* Task statement: Output the line that contains "index pip: (227, 112)" and every line after it to the end of the entries, with nothing added or left out.

* Record extracts:
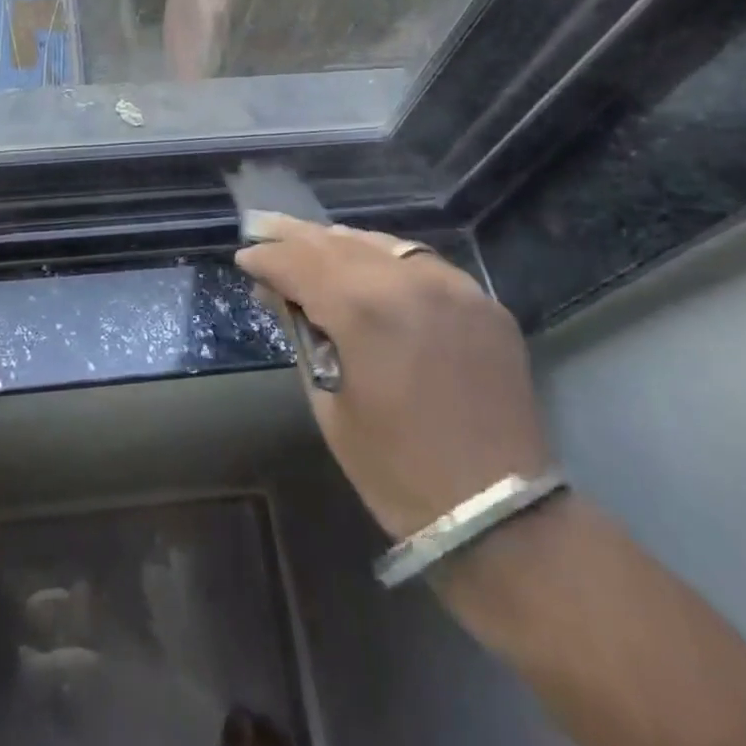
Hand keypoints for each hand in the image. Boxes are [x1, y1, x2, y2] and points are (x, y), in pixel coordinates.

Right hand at [236, 216, 550, 539]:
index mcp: (364, 310)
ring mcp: (454, 286)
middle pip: (337, 242)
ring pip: (382, 243)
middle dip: (296, 237)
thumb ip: (303, 335)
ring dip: (341, 243)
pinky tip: (370, 268)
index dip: (266, 259)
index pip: (299, 263)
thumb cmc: (396, 470)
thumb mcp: (329, 403)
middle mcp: (409, 280)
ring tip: (311, 243)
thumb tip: (278, 293)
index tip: (244, 259)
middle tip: (262, 228)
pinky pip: (422, 264)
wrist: (500, 516)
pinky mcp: (483, 301)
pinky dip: (386, 260)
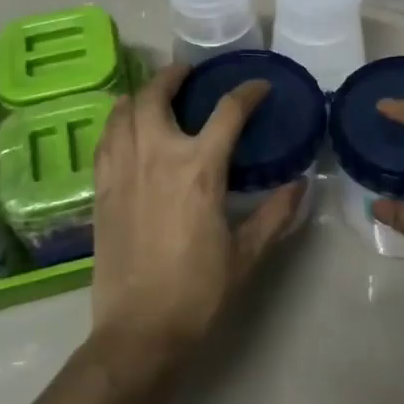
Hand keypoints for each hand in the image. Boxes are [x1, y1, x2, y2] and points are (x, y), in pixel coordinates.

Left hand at [87, 64, 304, 377]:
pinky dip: (116, 122)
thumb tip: (301, 184)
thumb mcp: (247, 253)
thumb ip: (275, 213)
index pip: (227, 112)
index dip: (247, 92)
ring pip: (123, 112)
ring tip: (153, 92)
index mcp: (199, 170)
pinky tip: (124, 126)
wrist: (140, 330)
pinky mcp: (102, 190)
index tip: (258, 87)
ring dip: (140, 93)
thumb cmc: (199, 292)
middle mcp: (157, 157)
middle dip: (173, 76)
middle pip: (157, 96)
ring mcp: (123, 171)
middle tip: (187, 73)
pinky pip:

* Result of this exercise:
index pip: (227, 112)
index dip: (247, 92)
ring pip: (123, 112)
ring tip: (153, 92)
index mcp: (199, 170)
pinky tip: (124, 126)
wrist: (140, 330)
pinky mcp: (102, 190)
index tip: (258, 87)
ring dip: (140, 93)
thumb cmc: (199, 292)
middle mcp: (157, 157)
middle dip: (173, 76)
middle pip: (157, 96)
ring mcp: (123, 171)
middle tip: (187, 73)
pinky pip:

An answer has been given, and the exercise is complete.